Unexpectedly, the first episode of ITV4’s Freddie Flintoff vs the World was rather good. It could have been just another celebrity reality TV vehicle about nothing much at all. Instead, it turned into a study of mortality and the Mexican psyche.
I’m not joking. That was why paintball paragliding, the first of the three extreme sports that Freddie and Darren Gough turned their hands to in Mexico, fell flat on its face, almost literally. It told us nothing about the place.
Freestyle wrestling (lucha libre), on the other hand, tells you almost everything. Flintoff, who sat it out due to a cracked rib, laughed from the sidelines, but Goughie gave it all he had. It wasn’t glamorous (in fact, it looked like it was staged in a primary school gym) but the locals loved it.
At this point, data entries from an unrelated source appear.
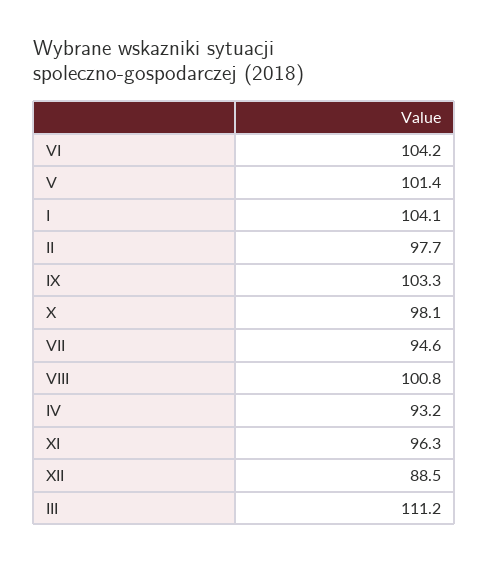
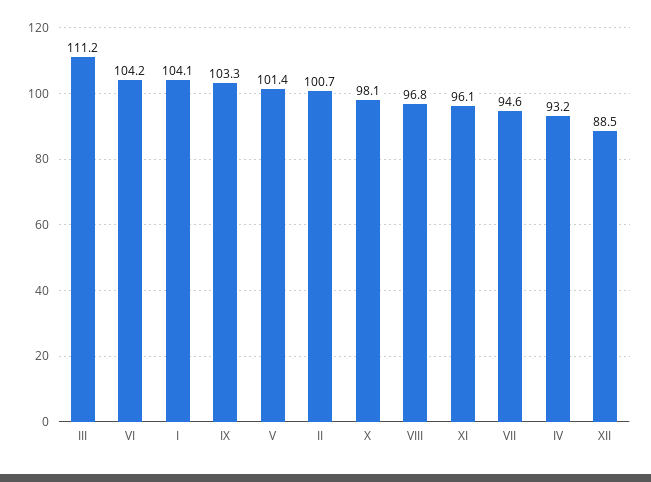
  {
    "VI": 104.2,
    "V": 101.4,
    "I": 104.1,
-   "II": 97.7,
+   "II": 100.7,
    "IX": 103.3,
    "X": 98.1,
    "VII": 94.6,
-   "VIII": 100.8,
+   "VIII": 96.8,
    "IV": 93.2,
-   "XI": 96.3,
+   "XI": 96.1,
    "XII": 88.5,
    "III": 111.2
  }

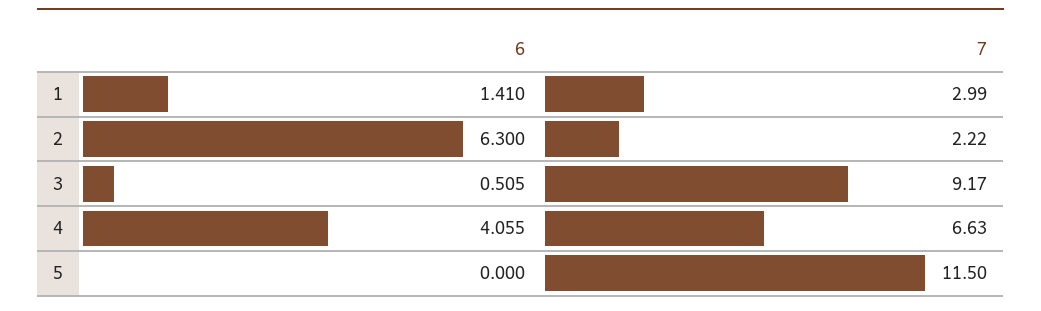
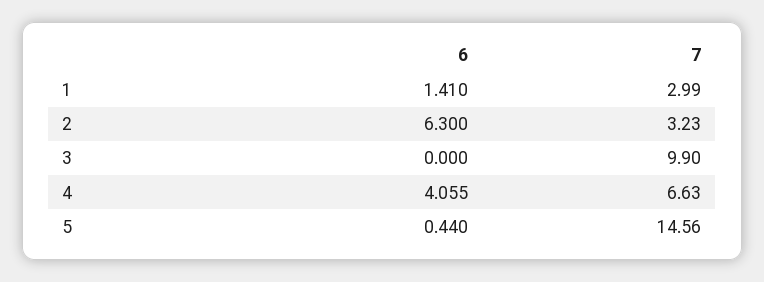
  {
    "6": {
      "1": 1.41,
      "2": 6.3,
-     "3": 0.505,
+     "3": 0,
      "4": 4.055,
-     "5": 0
+     "5": 0.44
    },
    "7": {
      "1": 2.99,
-     "2": 2.22,
+     "2": 3.23,
-     "3": 9.17,
+     "3": 9.9,
      "4": 6.63,
-     "5": 11.5
+     "5": 14.56
    }
  }

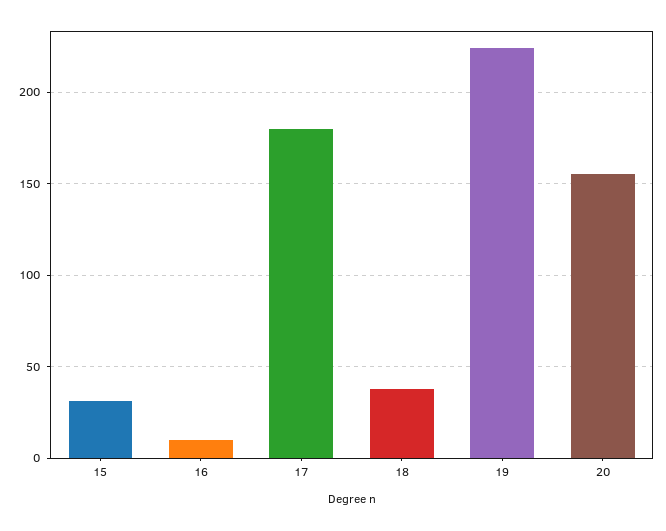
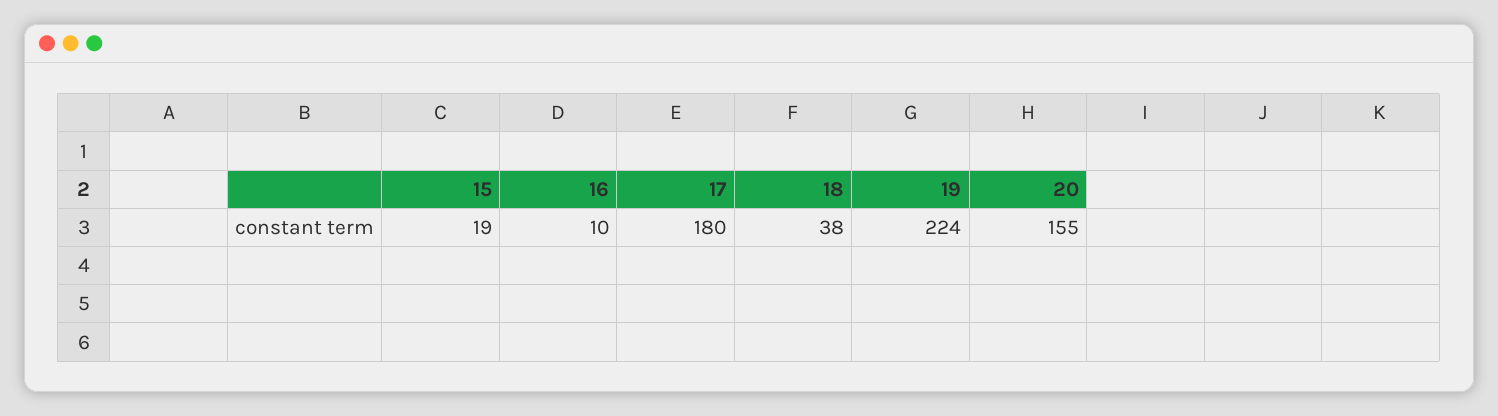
  {
-   "15": 30,
+   "15": 19,
    "16": 10,
    "17": 180,
    "18": 38,
    "19": 224,
    "20": 155
  }

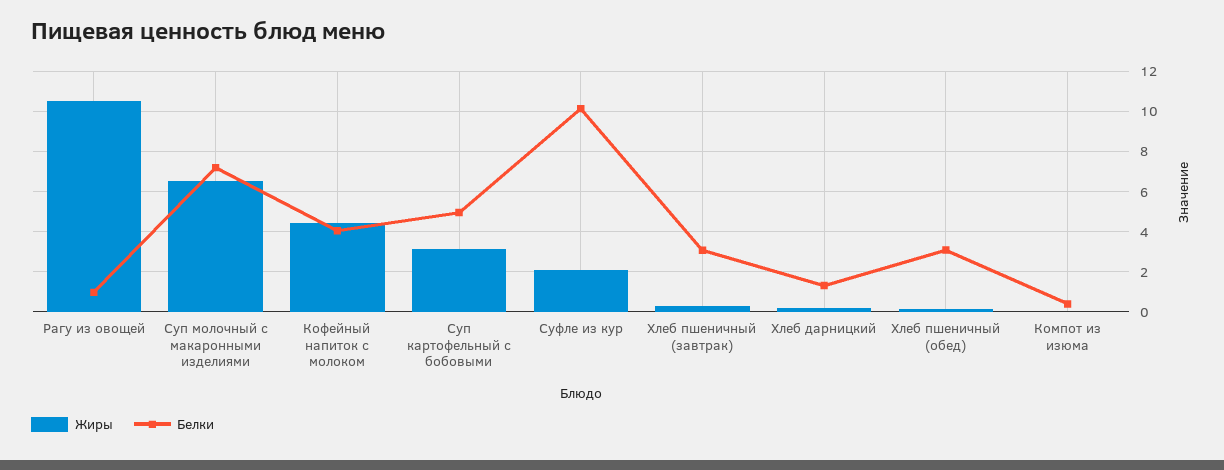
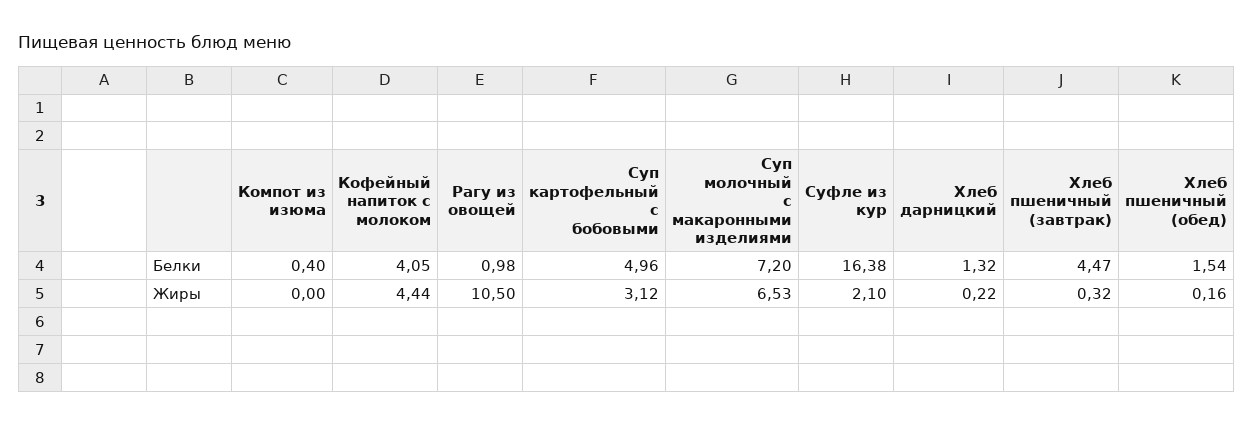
  {
    "Жиры": {
      "Рагу из овощей": 10.5,
      "Суп молочный с макаронными изделиями": 6.53,
      "Кофейный напиток с молоком": 4.44,
      "Суп картофельный с бобовыми": 3.12,
      "Суфле из кур": 2.1,
      "Хлеб пшеничный (завтрак)": 0.32,
      "Хлеб дарницкий": 0.22,
      "Хлеб пшеничный (обед)": 0.16,
      "Компот из изюма": 0
    },
    "Белки": {
      "Рагу из овощей": 0.98,
      "Суп молочный с макаронными изделиями": 7.2,
      "Кофейный напиток с молоком": 4.05,
      "Суп картофельный с бобовыми": 4.96,
-     "Суфле из кур": 10,
+     "Суфле из кур": 16.38,
-     "Хлеб пшеничный (завтрак)": 3,
+     "Хлеб пшеничный (завтрак)": 4.47,
      "Хлеб дарницкий": 1.32,
-     "Хлеб пшеничный (обед)": 3,
+     "Хлеб пшеничный (обед)": 1.54,
      "Компот из изюма": 0.4
    }
  }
Despite taking more punishment from pro-wrestler Horus (‘which in Spanish means … Horus’) in one bout than he did from the Aussies over a nine year Test career, and then escaping from the ring while saying ‘no more, enough’, the former Yorkshire fast bowler was even crowned champion. His arm raised in triumph to the half-empty hall, his voice cracked as he thanked Horus and Mexico. He fitted in perfectly. It all seemed so Mexican.
Both Flintoff and Gough are, of course, completely likeable, and they only had to be themselves to demonstrate how different, and at the same time, how similar, they were to the Mexicans who clapped them from the ring. That was why an earlier Englishman-abroad visit to a taqueria seemed so out-of-place and unnecessary.
The final challenge was the only sport in Mexico more Mexican than lucha libre – cliff-jumping in Acapulco. Flintoff showed his nerves as instructor Angel showed him where divers prayed before jumping (‘I need to get away from this place, it’s freaking me out’), but it was instructive that he paused in the same place for a moment’s reflection before making his final, impressive ten-metre jump.
So we learnt a little about Flintoff and Gough and a lot about Mexico. We even approached something more profound as Freddie reflected that he had ‘never experienced fear, excitement, adrenalin like that in my life before’. If Freddie Flintoff versus the World is all about our hero searching for contentment post-cricket, it may have been successful.